▸ WHAT IS REQUIRED
Filter the records below down to lines containing "that".

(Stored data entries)
- Opening Delimiter -

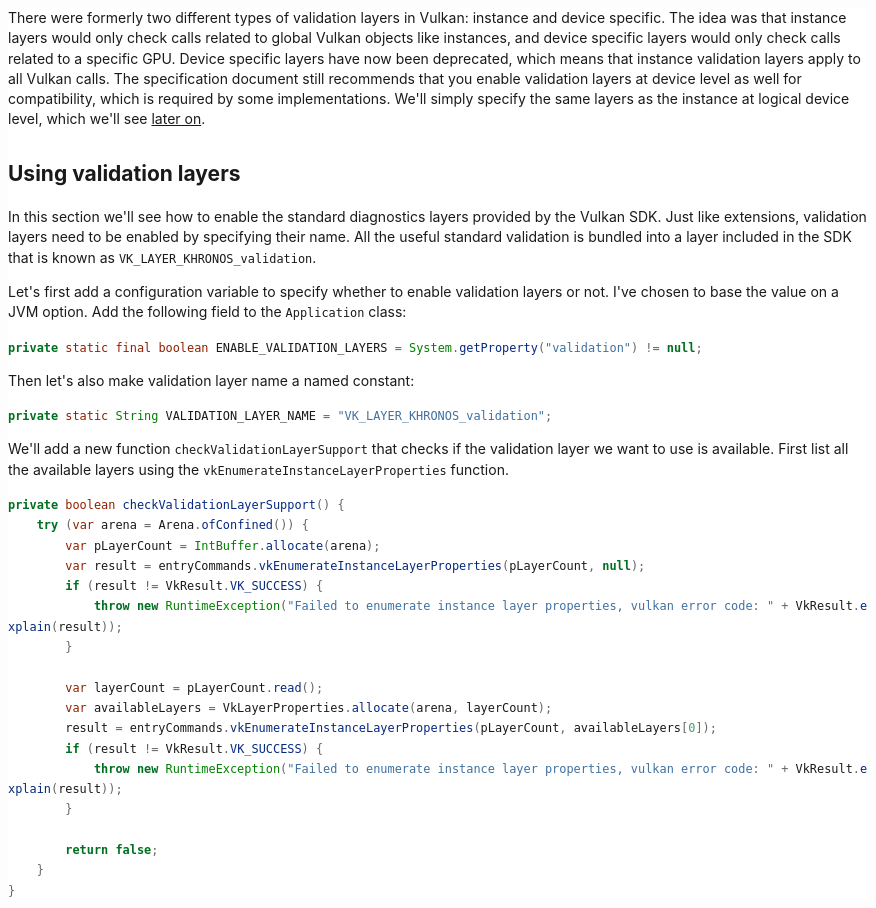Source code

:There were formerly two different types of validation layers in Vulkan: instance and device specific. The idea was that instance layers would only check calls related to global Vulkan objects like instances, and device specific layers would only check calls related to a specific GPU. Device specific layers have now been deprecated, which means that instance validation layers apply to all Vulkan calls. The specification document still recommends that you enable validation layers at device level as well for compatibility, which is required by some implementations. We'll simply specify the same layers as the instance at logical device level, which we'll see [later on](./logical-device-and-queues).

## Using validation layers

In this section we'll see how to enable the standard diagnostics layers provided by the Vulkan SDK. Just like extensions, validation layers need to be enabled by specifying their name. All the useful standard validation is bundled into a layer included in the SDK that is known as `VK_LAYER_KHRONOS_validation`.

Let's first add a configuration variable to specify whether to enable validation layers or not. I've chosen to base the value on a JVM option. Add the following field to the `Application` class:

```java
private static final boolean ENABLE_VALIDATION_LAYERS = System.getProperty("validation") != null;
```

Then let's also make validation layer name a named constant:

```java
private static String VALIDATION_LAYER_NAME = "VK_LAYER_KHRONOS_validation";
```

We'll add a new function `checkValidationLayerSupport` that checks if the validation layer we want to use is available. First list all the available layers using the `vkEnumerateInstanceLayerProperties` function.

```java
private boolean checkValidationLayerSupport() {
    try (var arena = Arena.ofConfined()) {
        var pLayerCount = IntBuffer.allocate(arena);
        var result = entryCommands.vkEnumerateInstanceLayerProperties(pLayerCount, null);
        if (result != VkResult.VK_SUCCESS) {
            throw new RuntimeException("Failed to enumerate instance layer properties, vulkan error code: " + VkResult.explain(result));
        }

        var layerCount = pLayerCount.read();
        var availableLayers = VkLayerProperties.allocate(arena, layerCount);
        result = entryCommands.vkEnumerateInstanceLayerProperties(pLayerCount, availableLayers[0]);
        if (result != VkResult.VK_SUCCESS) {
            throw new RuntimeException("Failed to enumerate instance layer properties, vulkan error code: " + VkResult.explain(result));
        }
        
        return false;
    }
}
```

- Closing Delimiter -

▸ YOUR RESPONSE
:There were formerly two different types of validation layers in Vulkan: instance and device specific. The idea was that instance layers would only check calls related to global Vulkan objects like instances, and device specific layers would only check calls related to a specific GPU. Device specific layers have now been deprecated, which means that instance validation layers apply to all Vulkan calls. The specification document still recommends that you enable validation layers at device level as well for compatibility, which is required by some implementations. We'll simply specify the same layers as the instance at logical device level, which we'll see [later on](./logical-device-and-queues).
In this section we'll see how to enable the standard diagnostics layers provided by the Vulkan SDK. Just like extensions, validation layers need to be enabled by specifying their name. All the useful standard validation is bundled into a layer included in the SDK that is known as `VK_LAYER_KHRONOS_validation`.
We'll add a new function `checkValidationLayerSupport` that checks if the validation layer we want to use is available. First list all the available layers using the `vkEnumerateInstanceLayerProperties` function.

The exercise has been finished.